An antibiotic and immunosuppressant, rapamycin (also known as Sirolimus) has generated widespread interest for its apparent ability, in lab animal tests, to imitate the ability of dietary restriction to aid animals to live both longer and healthier.
Rapamycin has some drawbacks however, including an increase in insulin resistance that could set the stage for diabetes. The findings help explain why that happens, and what might be done to address it.
Combining rapamycin and another drug to offset the increase in insulin resistance might provide the benefits of this medication without the unwanted side effect.
Increasing Lifespan and General Health
Laboratory mice given rapamycin had reduced age-dependent decline in spontaneous activity, demonstrated more fitness, improved cognition and cardiovascular health, had less cancer and lived significantly longer than mice fed a normal diet.
“This could be an important advance if it helps us find a way to gain the apparent benefits of rapamycin without increasing insulin resistance,” said OSU College of Sciences Viviana Perez. “It could provide a way not only to increase lifespan but to address some age-related diseases and improve general health. We might find a way for people not only to live longer, but to live better and with a higher quality of life.”
Rapamycin was first derived from the soils of Easter Island, also known as Rapa Nui. It is mainly used as an immunosuppressant for preventing the rejection of organs and tissues.
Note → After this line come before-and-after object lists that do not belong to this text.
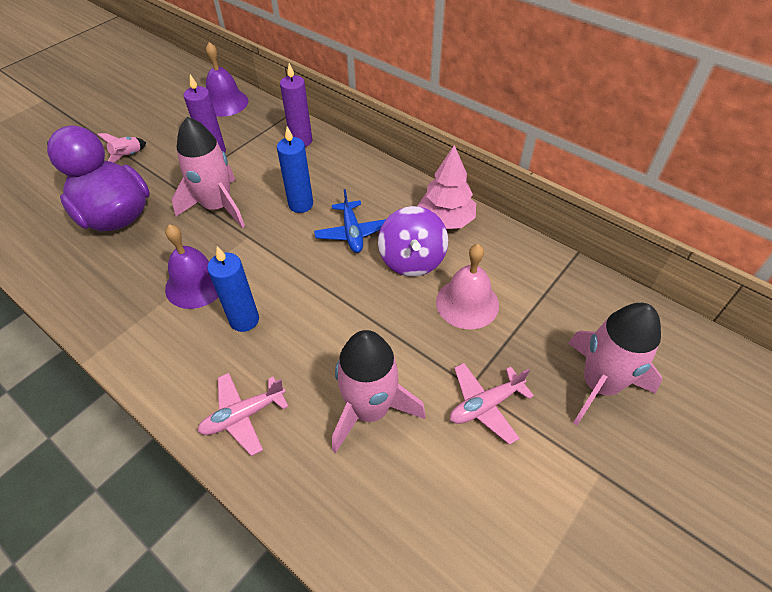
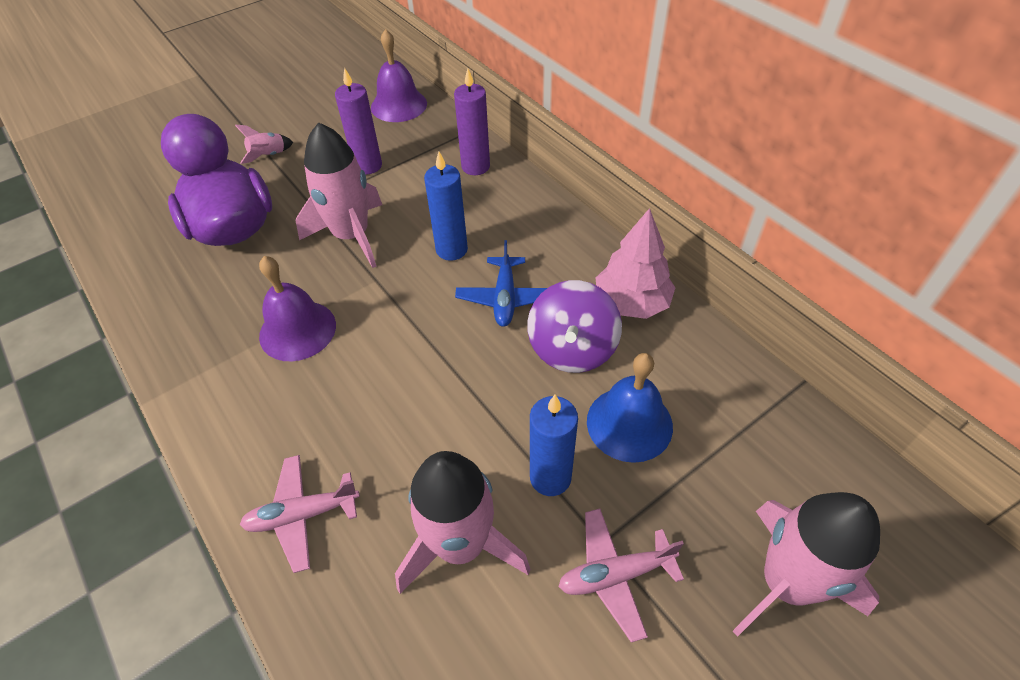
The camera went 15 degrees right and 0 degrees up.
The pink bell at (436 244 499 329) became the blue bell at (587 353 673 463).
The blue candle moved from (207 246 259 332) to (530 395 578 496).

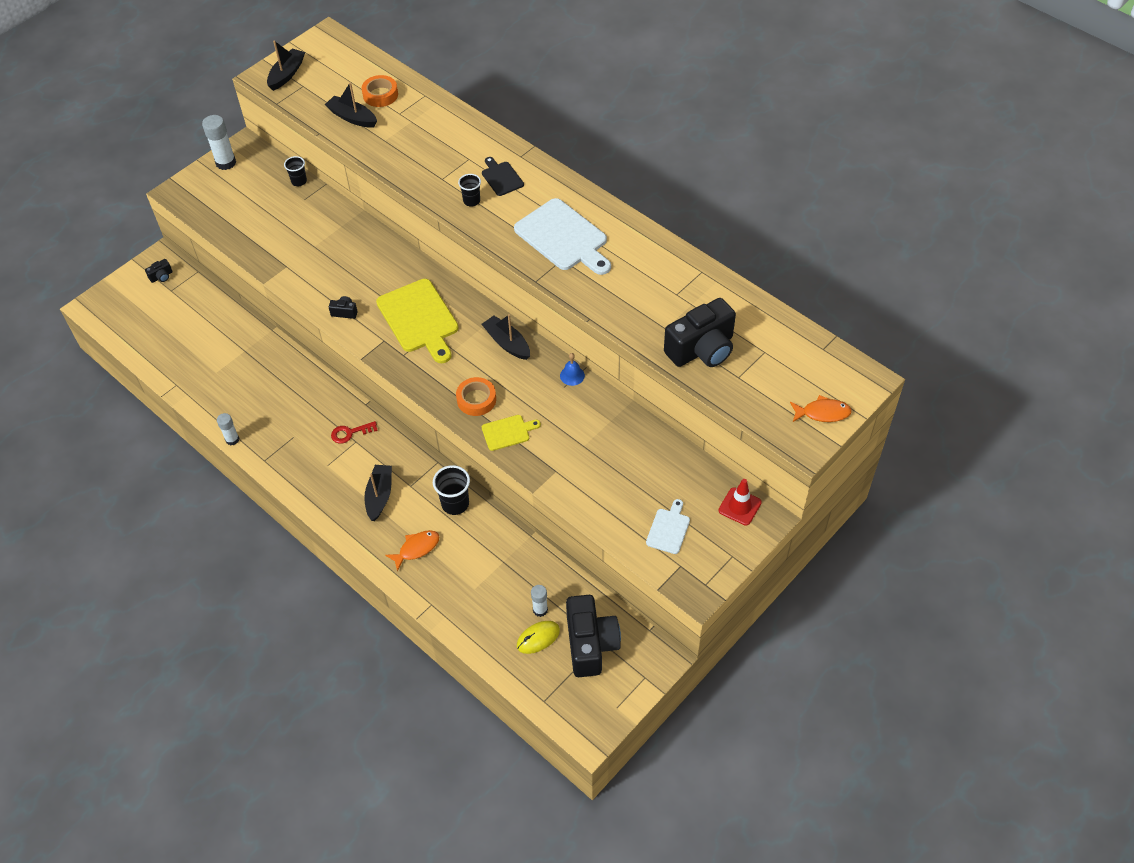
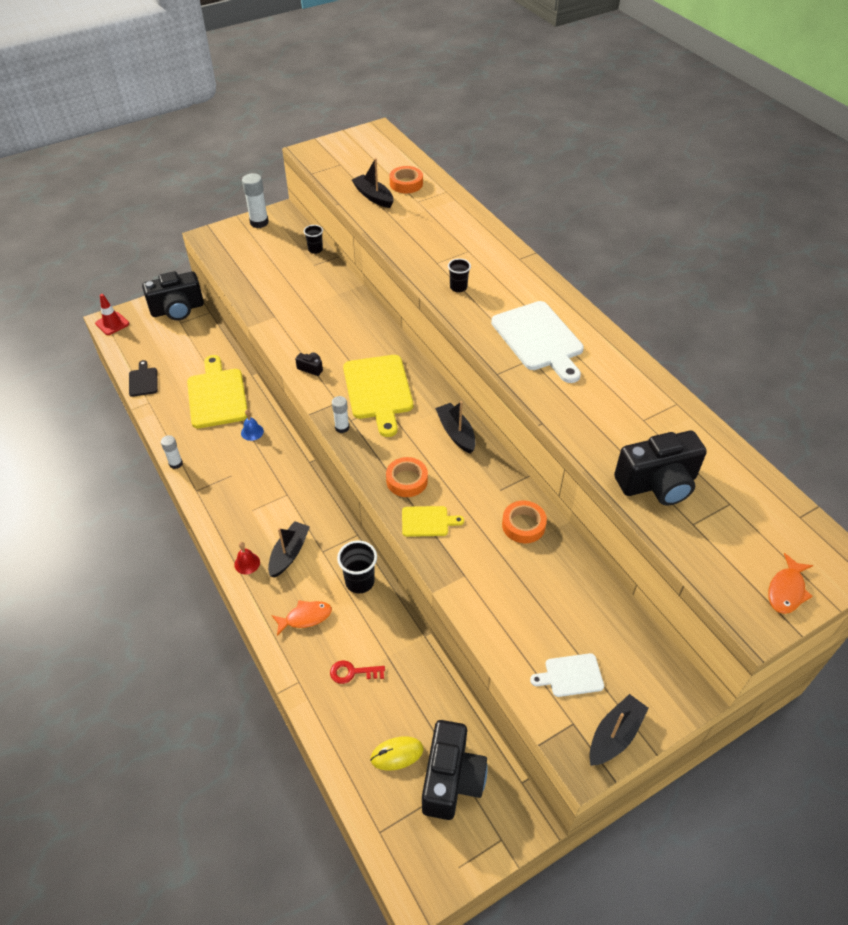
The camera went 15 degrees right and 5 degrees down.
The black boat moved from (267 41 305 91) to (589 694 649 766).
The black cutting board moved from (482 157 524 196) to (129 360 158 397).
The black camera at (145 259 173 283) changed to 2.44 times the size.
The blue bell moved from (560 353 585 386) to (241 409 264 441).
The orange fish at (790 395 852 422) turned 105 degrees clockwise.
The red key moved from (331 421 378 444) to (330 660 385 684).
The red traffic cone moved from (718 479 762 526) to (95 294 129 335).
The white cutting board at (646 499 690 554) turned 135 degrees counterclockwise.
The white glue stick moved from (531 585 548 617) to (332 396 349 433).
The yellow cutting board at (187 355 247 428) appeared.
The orange tape at (502 501 547 543) appeared.
The red bell at (234 542 260 574) appeared.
More recently it was observed that it can also function as a metabolic signaler that inhibits a biological pathway found in almost all higher life forms, the ability to sense when food has been eaten, energy is available and it’s okay for cell proliferation, protein synthesis and growth to proceed.
Mammalian Target of Rapamycin
Termed mTOR in mammals, for the term Mammalian Target of Rapamycin, this pathway (shown in the illustration above) has a critical evolutionary value.
mTOR helps an organism avoid excessive cellular expansion and growth when energy supplies are insufficient. That helps explain why some form of the pathway has been conserved across such a multitude of species, from yeast to fish to humans.
“Dietary restriction is one of the few interventions that inhibits this mTOR pathway,” Perez said. “And a restricted diet in laboratory animals has been shown to increase their lifespan about 25-30 percent. Human groups who eat fewer calories, such as some Asian cultures, also live longer.”
The new research found that both dietary restriction and rapamycin inhibited lipid synthesis. But it was only dietary restriction that increased the oxidation of those lipids in order to produce energy.
Rapamycin, on the other hand, allowed a buildup of fatty acids and eventually an increase in insulin resistance, which in humans can lead to diabetes. However, the drug metformin can address that concern, and is already given to some diabetic patients to increase lipid oxidation. In lab tests, the combined use of rapamycin and metformin prevented the unwanted side effect.
“If proven true, then combined use of metformin and rapamycin for treating aging and age-associated diseases in humans may be possible,” the researchers concluded.